Question

Every time I've searched for something on how to serialize to XML, I found the bean serializers. It seems that everything has to be declared as a property, which defeats my purpose. I want to serialize complex hierarchies (until they get to primitives, of course) in XML, start with (say) a Dictionary or List as the parent object.

What options are there for automatic XML serialization?

I found some references to JAXB from 2004, is that still the way to go?

Was it helpful?

Solution

Try the XStream library. It will easily serialize any complex object hierarchy you can throw at it.

OTHER TIPS

I've had a lot of success with JAXB, especially when using the support for it in NetBeans. I know for a fact it supports lists. I haven't tried it with maps, but I suspect it works. If nothing else, just make a simple bean that contains the list and let that be the serialized bean.

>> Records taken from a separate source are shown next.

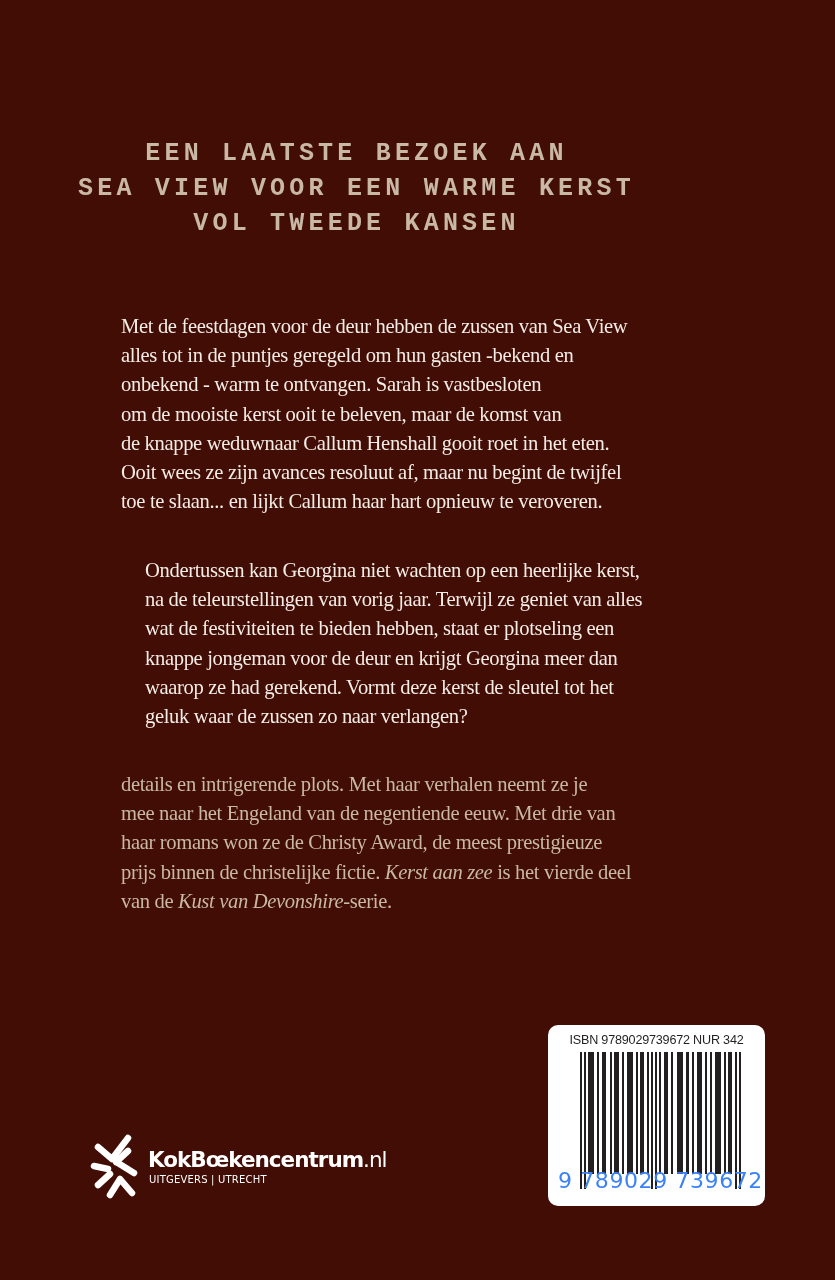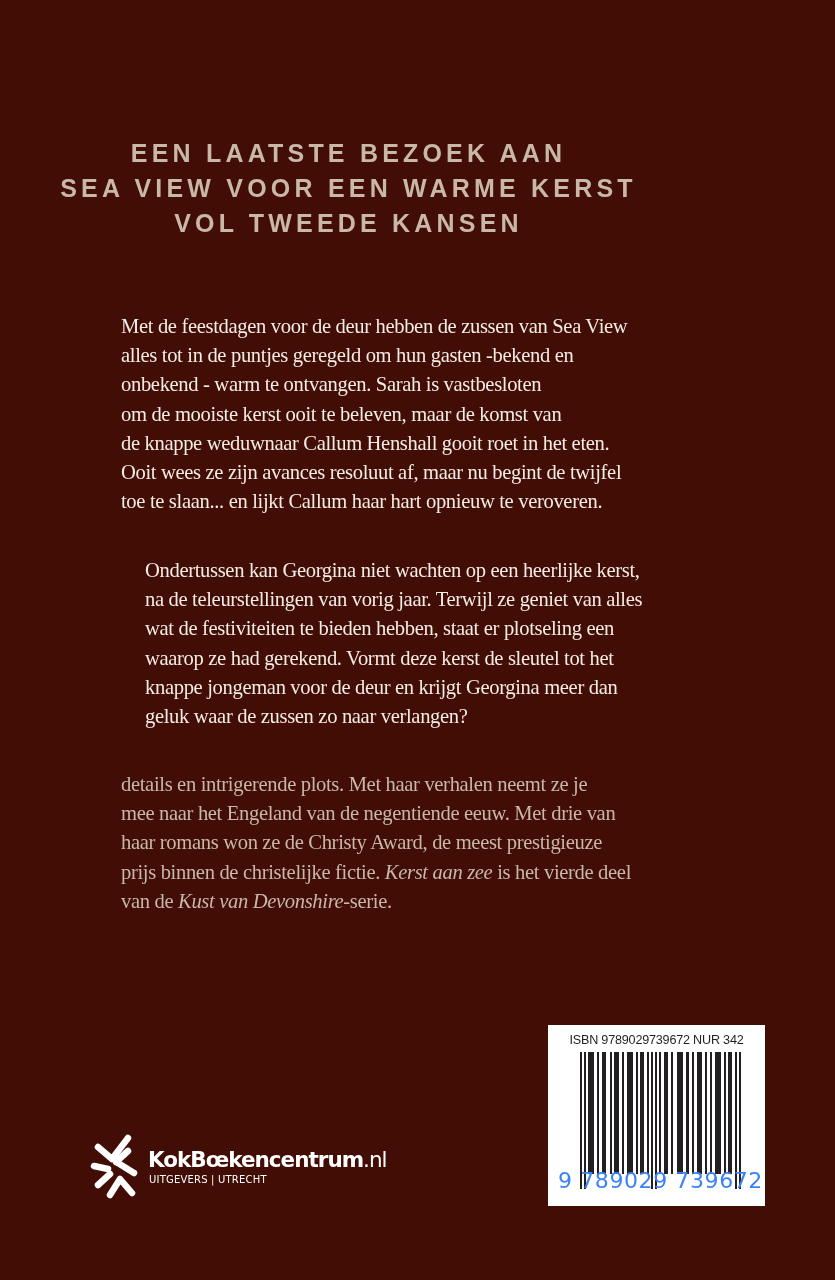--- a/index.html
+++ b/index.html
@@ -10,25 +10,25 @@
       width: 835px;
       height: 1280px;
       background: #410d05;
       position: relative;
       overflow: hidden;
       font-family: "DejaVu Sans", sans-serif;
     }
     .tagline {
       position: absolute;
       top: 136px;
-      left: 8px;
+      left: 16px;
       width: 681px;
       text-align: center;
       color: #c9b8a6;
-      font-family: Liberation Sans, sans-serif;
+      font-family: Liberation Mono, monospace;
       font-weight: bold;
       font-size: 25px;
       letter-spacing: 4.2px;
       line-height: 35px;
     }
     .tagline div { white-space: nowrap; }
     .body-text {
       position: absolute;
       left: 121px;
       width: 620px;
@@ -81,20 +81,21 @@
       letter-spacing: 0.2px;
       white-space: nowrap;
     }
     .barcode-box {
       position: absolute;
       left: 548px;
       top: 1025px;
       width: 217px;
       height: 181px;
       background: #ffffff;
+      border-radius: 10px;
     }
     .isbn-line {
       position: absolute;
       top: 8px;
       left: 0;
       width: 217px;
       text-align: center;
       color: #231f20;
       font-family: "Liberation Sans", sans-serif;
       font-size: 12.6px;
@@ -137,22 +138,22 @@
   <div>om de mooiste kerst ooit te beleven, maar de komst van</div>
   <div>de knappe weduwnaar Callum Henshall gooit roet in het eten.</div>
   <div>Ooit wees ze zijn avances resoluut af, maar nu begint de twijfel</div>
   <div>toe te slaan... en lijkt Callum haar hart opnieuw te veroveren.</div>
 </div>
 
 <div class="body-text para2">
   <div>Ondertussen kan Georgina niet wachten op een heerlijke kerst,</div>
   <div>na de teleurstellingen van vorig jaar. Terwijl ze geniet van alles</div>
   <div>wat de festiviteiten te bieden hebben, staat er plotseling een</div>
+  <div>knappe jongeman voor de deur en krijgt Georgina meer dan</div>
   <div>waarop ze had gerekend. Vormt deze kerst de sleutel tot het</div>
-  <div>knappe jongeman voor de deur en krijgt Georgina meer dan</div>
   <div>geluk waar de zussen zo naar verlangen?</div>
 </div>
 
 <div class="body-text bio">
   <div>details en intrigerende plots. Met haar verhalen neemt ze je</div>
   <div>mee naar het Engeland van de negentiende eeuw. Met drie van</div>
   <div>haar romans won ze de Christy Award, de meest prestigieuze</div>
   <div><span>prijs binnen de christelijke fictie. </span><i>Kerst aan zee</i><span> is het vierde deel</span></div>
   <div><span>van de </span><i>Kust van Devonshire</i><span>-serie.</span></div>
 </div>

You can use the standard java.bean.XMLEncoder / Decoder classes to serialize collections because the mechanism allows for the calling of methods via XML. The output looks something like:

<object class="java.util.ArrayList">
  <void method="add">
    <string>Hello</string>
  </void>
  <void method="add">
    <string>World</string>
  </void>
</object>

Of course this has weaknesses; for example you cannot easily serialize a Collections.emptyXXXX() but there are workarounds. But because everything works according to the publicly-supported API of the classes, the persistent XML form is resilient to schema changes.

I've found it a very useful persistent mechanism for Java objects.